SVS, based in Spain, provides validation and compliance services to the pharmaceutical industry.

Sigma-Aldrich Adds More than 56,000 Structures to PubChem
Sigma-Aldrich said this week that it has added more than 56,000 of chemical structures, representing specialty chemicals from its catalog, to the National Institutes of Health's PubChem database, which is freely available here.
In conjunction with this, the company has included PubChem IDs with product listings on its website, providing customers a link between a molecule on the site and the corresponding PubChem data.
This addition represents the second contribution by Sigma-Aldrich to PubChem this year. It added structures representing compounds in the Library of Pharmacologically Active Compounds, a collection of approved drugs and bioactive small molecules, in April.

U Alabama Installs IBM’s Blue Gene to Triple Computing Power
The University of Alabama at Birmingham has acquired an IBM Blue Gene/L supercomputer for biological research, tripling its computing power. The new supercomputer will allow the university to enhance its capabilities in computational biology and molecular simulations.
The university will use the 5.6-teraflop Blue Gene/L system to study, simulate, and find ways to impede or halt biological activity in human tissue that leads to tumors and other life-threatening diseases.

Stanford to Offer AMIA’s First Bioinformatics Training Program
The American Medical Informatics Association said this week that it is partnering with Stanford University to offer bioinformatics training courses under its “10x10” program, an initiative to educate 10,000 healthcare professionals on medical informatics by 2010.
The Stanford program will be the first bioinformatics offering under the effort.
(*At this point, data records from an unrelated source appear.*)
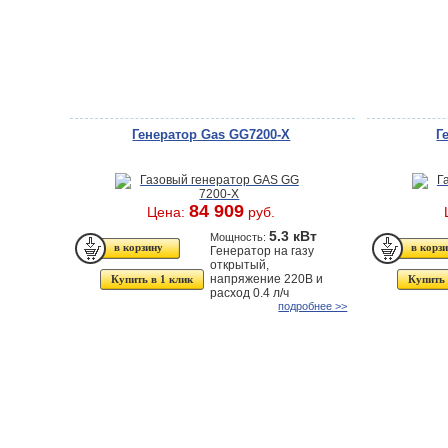
Генератор Gas GG7200-X
Г
84 909
Цена:
руб.
5.3 кВт
Мощность:
Генератор на газу
открытый,
напряжение 220В и
Купить в 1 клик
Купить 
расход 0.4 л/ч
подробнее >>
It will introduce basic computational issues and methods used in molecular biology, including an overview of biological data sources available on the web. Topics will include basic algorithms for alignment of biological sequences and structures in addition to more sophisticated topics like advanced representational and algorithmic issues in structure and sequence computation.
Bioengineering and genetics professor Russ Altman will serve as the director of the Stanford University 10x10 offering.
AMIA said that Altman and Atul Butte, assistant professor of medical informatics and pediatrics at Stanford, will be panelists for a webinar called "Introduction to Translational Bioinformatics" scheduled to take place on Sept. 6.
A complete description and registration is available here

BioSolveIT to Market Molecular Networks Products in North America
BioSolveIT and Molecular Networks said this week that they have signed an agreement in which BioSolveIT, known for its docking tool FlexX, will also market Molecular Networks' products such as the 3D structure generation tool CORINA in North America.
BioSolveIT's US sales representative, Marguerita Lim-Wilby, will manage all product and license inquiries for both companies.
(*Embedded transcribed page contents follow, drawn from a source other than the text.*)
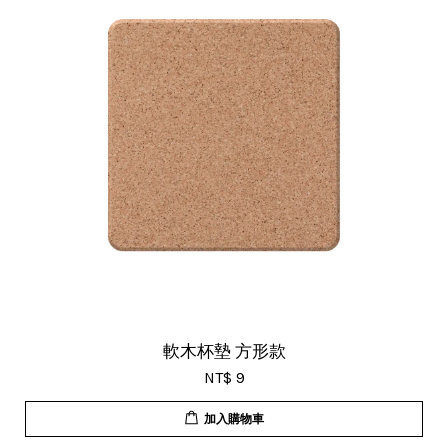
軟木杯墊 方形款
NT$ 9
加入購物車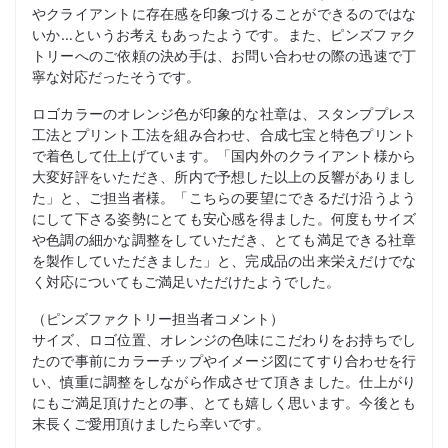
やクライアントに存在感を印象づけることができるのではな
いか…というお考えもあったようです。また、ピンズファク
トリーへのご依頼の決め手は、お問い合わせの際の迅速で丁
寧な対応だったそうです。
ロゴカラーのオレンジ色が印象的な社章は、スタンププレス
工法とプリント工法を組み合わせ、合成七宝と特色プリント
で着色して仕上げています。「国内外のクライアント様から
大変好評をいただき、所内で予想した以上の反響がありまし
た」と、ご担当者様。「こちらの要望にできるだけ沿うよう
にして下さる姿勢にとても安心感を得ました。何度もサイズ
や色調の細かな調整をしていただき、とても満足できる社章
を製作していただきました」と、完成品の出来栄えだけでな
く対応についてもご満足いただけたようでした。
（ピンズファクトリー担当者コメント）
サイズ、ロゴ位置、オレンジの色味にこだわりをお持ちでし
たので事前にカラーチップやイメージ図にてすり合わせを行
い、慎重に調整をしながら作成させて頂きました。仕上がり
にもご満足頂けたとの事、とても嬉しく思います。今後とも
末長くご愛用頂けましたら幸いです。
Wellcome Trust Center for Human Genetics Installs Nexsan Storage System
Storage provider Nexsan Technologies said this week that the Wellcome Trust Center for Human Genetics has installed its SATABeast disk-based storage arrays.
The Nexsan systems will store large quantities of scientific research data on the genetic causes of diabetes, obesity, and other diseases.
Nexsan said that the WTCHG's data yield has soared from 20 gigabytes per day several years ago to a daily level of 200-300 gigabytes.
The WTCHG currently runs a 120-node Linux cluster and 25 core servers.
The center has begun a new research collaboration that required researchers to access direct attached storage online, Nexsan said.
The Nexsan arrays are directly attached to a server that feeds into a fiber channel switch for distribution to other servers. Overall data capacity has been increased to 42 terabytes. The new research collaboration is consuming 30 terabytes, Nexsan said.